Ninety-four patients with invasive transitional cell carcinoma of the bladder were treated by transurethral resection followed by 2 or 3 cycles of cisplatin-based chemotherapy. Patients were then treated with 6480 cGy of radiation in 49 patients, segmental cystectomy in 8, or surveillance only in 7. Patients who failed to respond to chemotherapy or radiation therapy, or who developed recurrent muscle-invasive disease in follow-up, underwent salvage cystectomy. Patients were then carefully followed for a median follow-up of more than 5 years.

Results

After initial therapy, 53 patients (56%) were alive with their bladder preserved. Thirty of those 53 (57%) developed a local recurrence in follow-up.

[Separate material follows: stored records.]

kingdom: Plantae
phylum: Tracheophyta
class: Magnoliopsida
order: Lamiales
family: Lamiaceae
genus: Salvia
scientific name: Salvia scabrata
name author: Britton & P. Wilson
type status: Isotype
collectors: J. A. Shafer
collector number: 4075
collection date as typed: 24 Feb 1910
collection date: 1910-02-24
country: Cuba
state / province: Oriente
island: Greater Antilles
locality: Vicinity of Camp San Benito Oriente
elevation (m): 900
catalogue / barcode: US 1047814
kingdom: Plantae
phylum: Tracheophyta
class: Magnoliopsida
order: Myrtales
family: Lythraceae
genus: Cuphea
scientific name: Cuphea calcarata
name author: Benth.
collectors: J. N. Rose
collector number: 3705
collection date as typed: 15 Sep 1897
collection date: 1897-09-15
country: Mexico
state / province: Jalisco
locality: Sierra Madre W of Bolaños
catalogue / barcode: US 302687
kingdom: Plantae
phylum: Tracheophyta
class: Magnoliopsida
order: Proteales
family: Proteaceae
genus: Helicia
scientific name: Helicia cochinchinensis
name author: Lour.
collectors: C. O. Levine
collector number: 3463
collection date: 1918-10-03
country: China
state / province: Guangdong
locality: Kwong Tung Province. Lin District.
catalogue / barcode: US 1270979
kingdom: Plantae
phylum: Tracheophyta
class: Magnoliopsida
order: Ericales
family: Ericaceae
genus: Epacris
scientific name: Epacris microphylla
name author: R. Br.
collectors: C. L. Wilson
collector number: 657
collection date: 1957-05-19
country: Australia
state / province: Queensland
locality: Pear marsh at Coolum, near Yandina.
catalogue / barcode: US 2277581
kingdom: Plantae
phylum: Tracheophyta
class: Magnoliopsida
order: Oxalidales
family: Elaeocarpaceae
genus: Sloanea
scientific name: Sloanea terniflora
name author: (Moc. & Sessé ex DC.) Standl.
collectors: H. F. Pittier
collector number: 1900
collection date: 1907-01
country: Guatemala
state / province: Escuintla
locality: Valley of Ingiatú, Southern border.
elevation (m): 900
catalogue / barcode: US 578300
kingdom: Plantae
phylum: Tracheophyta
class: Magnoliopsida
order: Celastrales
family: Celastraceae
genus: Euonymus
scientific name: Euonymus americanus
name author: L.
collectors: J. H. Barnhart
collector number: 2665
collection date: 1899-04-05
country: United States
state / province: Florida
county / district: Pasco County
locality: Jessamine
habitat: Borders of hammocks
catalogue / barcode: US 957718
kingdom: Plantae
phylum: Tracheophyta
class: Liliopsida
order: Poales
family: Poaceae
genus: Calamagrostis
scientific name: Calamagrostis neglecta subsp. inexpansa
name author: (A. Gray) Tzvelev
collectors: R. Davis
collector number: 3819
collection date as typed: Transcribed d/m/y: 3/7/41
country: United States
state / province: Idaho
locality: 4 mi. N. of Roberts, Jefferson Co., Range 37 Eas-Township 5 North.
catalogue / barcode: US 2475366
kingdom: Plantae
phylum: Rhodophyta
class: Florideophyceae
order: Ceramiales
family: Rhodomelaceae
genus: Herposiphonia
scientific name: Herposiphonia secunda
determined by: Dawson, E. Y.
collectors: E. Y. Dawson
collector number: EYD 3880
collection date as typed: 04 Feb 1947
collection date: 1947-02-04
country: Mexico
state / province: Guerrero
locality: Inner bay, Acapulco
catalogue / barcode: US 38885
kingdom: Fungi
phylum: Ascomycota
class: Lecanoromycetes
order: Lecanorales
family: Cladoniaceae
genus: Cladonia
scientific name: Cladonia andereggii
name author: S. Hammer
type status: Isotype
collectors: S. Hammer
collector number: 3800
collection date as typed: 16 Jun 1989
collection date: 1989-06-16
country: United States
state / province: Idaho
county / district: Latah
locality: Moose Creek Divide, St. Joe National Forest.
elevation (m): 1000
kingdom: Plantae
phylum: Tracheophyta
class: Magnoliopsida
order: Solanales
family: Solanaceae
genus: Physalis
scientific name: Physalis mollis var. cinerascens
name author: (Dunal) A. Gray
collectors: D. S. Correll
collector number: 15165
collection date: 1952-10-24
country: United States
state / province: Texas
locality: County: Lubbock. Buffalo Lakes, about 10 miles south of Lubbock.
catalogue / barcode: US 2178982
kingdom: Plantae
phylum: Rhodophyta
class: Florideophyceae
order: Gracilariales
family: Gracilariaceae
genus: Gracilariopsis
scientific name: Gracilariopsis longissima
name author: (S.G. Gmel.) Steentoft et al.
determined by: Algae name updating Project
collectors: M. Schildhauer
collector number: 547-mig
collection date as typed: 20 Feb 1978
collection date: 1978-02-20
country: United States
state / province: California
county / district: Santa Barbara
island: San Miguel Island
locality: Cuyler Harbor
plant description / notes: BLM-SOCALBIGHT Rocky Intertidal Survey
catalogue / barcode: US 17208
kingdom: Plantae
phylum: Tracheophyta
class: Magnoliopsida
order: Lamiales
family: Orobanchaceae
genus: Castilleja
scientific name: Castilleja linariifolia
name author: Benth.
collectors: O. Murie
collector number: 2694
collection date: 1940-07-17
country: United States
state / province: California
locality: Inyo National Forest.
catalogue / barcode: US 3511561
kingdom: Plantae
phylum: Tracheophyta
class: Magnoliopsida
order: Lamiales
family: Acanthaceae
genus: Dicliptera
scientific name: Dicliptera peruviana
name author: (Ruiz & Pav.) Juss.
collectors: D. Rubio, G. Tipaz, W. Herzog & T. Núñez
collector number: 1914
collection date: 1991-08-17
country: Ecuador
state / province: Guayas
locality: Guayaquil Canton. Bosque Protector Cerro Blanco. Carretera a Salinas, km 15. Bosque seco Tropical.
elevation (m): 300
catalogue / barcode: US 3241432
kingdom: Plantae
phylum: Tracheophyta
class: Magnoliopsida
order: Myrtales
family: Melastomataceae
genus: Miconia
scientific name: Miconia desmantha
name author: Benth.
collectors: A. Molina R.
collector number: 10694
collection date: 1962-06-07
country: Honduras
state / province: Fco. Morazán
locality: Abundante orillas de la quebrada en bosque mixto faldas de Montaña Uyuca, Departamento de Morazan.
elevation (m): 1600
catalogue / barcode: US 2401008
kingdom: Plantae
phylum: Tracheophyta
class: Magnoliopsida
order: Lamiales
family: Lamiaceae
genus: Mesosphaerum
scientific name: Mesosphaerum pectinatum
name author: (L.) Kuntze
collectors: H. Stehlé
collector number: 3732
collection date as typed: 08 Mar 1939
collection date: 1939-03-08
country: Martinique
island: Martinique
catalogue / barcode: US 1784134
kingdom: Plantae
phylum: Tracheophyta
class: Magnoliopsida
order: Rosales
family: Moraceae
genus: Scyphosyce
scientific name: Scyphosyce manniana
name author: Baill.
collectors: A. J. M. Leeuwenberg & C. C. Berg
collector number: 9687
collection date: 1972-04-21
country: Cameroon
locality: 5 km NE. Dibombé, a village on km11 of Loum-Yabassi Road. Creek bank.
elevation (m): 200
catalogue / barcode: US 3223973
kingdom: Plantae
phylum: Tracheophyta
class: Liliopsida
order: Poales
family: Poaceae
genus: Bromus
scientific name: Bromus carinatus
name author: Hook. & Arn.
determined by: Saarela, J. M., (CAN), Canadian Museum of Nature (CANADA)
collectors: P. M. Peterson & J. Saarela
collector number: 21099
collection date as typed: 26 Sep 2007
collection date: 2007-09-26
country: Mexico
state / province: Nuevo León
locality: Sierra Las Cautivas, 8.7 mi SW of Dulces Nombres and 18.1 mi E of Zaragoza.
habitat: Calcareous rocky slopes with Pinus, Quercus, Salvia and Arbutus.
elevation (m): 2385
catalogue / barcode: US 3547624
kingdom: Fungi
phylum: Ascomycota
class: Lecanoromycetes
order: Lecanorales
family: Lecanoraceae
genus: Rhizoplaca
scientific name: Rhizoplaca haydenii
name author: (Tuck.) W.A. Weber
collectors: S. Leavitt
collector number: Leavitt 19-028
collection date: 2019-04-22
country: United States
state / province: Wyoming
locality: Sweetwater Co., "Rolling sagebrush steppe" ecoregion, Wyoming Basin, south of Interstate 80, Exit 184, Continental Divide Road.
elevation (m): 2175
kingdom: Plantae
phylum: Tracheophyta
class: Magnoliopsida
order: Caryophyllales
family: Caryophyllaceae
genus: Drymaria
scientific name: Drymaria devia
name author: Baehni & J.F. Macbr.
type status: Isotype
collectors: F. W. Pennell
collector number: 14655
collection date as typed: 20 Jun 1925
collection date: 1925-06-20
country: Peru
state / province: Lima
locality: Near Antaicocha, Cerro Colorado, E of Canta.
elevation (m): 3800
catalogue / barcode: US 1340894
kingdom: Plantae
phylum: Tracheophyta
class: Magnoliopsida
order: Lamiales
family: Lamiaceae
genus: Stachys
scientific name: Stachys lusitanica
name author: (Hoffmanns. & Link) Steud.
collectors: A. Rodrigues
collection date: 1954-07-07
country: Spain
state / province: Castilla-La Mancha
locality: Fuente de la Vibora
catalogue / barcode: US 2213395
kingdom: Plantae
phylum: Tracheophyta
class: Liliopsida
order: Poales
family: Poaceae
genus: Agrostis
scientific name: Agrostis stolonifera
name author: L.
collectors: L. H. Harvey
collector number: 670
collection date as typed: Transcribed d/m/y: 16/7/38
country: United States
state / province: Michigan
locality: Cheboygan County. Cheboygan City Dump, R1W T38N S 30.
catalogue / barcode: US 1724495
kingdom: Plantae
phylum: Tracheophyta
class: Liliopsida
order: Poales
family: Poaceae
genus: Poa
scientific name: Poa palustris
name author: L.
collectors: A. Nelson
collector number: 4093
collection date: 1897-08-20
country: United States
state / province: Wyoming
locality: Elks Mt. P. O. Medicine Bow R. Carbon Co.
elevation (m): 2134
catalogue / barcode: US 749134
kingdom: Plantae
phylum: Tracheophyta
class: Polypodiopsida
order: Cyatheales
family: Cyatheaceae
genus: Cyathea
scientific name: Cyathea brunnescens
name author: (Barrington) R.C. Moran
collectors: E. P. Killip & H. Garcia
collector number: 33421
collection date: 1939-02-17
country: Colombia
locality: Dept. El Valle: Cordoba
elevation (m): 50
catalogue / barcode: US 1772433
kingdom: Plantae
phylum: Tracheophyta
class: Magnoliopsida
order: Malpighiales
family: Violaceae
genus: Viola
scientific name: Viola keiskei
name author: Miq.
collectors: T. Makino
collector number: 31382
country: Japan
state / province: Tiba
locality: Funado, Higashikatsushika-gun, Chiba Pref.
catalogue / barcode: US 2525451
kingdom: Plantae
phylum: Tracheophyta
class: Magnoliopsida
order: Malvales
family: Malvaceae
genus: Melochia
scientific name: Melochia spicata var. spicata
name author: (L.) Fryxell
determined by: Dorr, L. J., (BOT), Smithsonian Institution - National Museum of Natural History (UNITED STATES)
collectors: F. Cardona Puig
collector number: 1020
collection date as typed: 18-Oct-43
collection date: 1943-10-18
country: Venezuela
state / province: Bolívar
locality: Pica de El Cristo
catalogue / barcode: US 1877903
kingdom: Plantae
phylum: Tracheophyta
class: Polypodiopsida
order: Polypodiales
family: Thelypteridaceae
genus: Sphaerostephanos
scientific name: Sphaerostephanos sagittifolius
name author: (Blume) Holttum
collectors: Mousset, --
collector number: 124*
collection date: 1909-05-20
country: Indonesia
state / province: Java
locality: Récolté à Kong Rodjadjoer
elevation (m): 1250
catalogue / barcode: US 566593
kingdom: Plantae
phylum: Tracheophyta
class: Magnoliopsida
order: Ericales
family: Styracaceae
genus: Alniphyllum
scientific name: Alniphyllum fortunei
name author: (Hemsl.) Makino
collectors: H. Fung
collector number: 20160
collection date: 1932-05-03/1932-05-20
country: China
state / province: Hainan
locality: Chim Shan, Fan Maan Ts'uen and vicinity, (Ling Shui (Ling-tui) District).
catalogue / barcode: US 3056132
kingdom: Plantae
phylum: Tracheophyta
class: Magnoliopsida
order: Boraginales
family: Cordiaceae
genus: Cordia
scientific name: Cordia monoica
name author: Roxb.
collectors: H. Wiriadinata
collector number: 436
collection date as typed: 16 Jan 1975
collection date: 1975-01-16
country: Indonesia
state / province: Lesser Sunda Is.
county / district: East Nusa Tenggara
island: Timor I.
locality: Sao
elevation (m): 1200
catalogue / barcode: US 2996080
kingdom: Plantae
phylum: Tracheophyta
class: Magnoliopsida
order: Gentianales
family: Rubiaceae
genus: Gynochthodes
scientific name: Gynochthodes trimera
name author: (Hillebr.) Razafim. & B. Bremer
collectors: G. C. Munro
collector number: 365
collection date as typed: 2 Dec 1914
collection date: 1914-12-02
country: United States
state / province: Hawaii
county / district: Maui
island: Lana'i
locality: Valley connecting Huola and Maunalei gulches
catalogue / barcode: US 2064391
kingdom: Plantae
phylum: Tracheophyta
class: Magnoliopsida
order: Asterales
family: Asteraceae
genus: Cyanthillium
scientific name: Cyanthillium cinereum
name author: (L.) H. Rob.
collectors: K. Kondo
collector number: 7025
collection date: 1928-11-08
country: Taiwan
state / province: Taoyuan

After a median follow-up of more than 5 years, the ultimate relapse-free survival is 49% (Stage T2, 84%; T3, 53%; and T4, 11 %; P < 0.01). Of all patients enrolled, 53% had bladder preservation; however, of the currently surviving patients, 16 of 39 (41 %) have their bladders intact (T2, 50%; T3, 37%; T4, 0%). Only 18% of the initially enrolled population is alive with a preserved bladder. The 5-year survival of patients who had cystectomy at some point during the study, compared with those who have had their bladders preserved, was 65% versus 40%, respectively (P <0.01).

Conclusions

Our long-term results with multimodality therapy with attempted bladder preservation showed no definitive improvement in survival compared with modem series of cystectomy alone, and a disappointingly low rate of disease-free bladder preservation. We found a high rate of locally recurrent disease in the preserved bladders. We also noted a decrease in survival in our patients with bladder preservation compared with those without preservation. Bladder preservation, although possible, should be limited to a very select group of patients.